ASSIGNED TASK – Look through the records below, and whenever a line contains "para", copy it.

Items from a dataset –
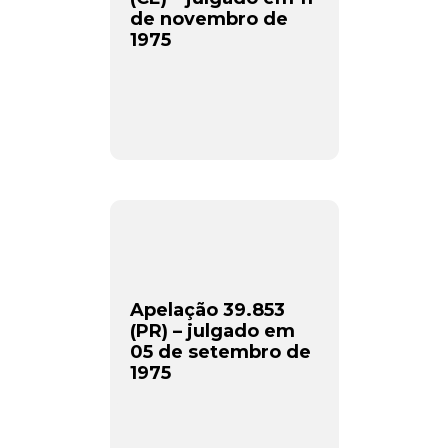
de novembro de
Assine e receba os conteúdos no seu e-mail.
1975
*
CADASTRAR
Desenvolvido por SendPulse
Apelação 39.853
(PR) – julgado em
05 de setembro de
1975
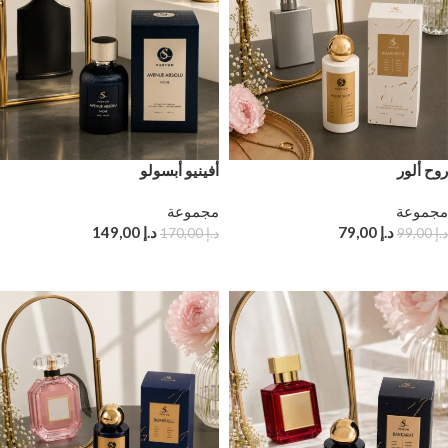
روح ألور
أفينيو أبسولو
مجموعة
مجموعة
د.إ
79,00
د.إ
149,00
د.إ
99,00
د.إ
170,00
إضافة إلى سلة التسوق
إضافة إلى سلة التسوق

---

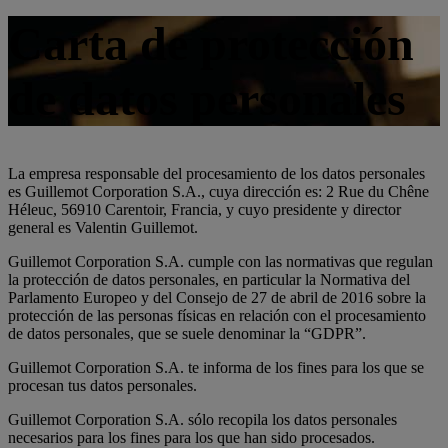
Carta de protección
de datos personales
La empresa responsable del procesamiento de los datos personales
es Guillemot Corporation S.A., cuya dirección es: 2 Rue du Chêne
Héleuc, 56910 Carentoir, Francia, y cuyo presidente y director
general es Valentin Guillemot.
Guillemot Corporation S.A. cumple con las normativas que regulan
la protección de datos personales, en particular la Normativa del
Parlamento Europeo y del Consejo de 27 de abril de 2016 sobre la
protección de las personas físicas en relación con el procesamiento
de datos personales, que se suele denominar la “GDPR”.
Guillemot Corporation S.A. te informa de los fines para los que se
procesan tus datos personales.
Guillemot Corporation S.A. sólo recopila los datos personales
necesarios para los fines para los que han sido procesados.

OUTPUT BELOW –
Guillemot Corporation S.A. te informa de los fines para los que se
necesarios para los fines para los que han sido procesados.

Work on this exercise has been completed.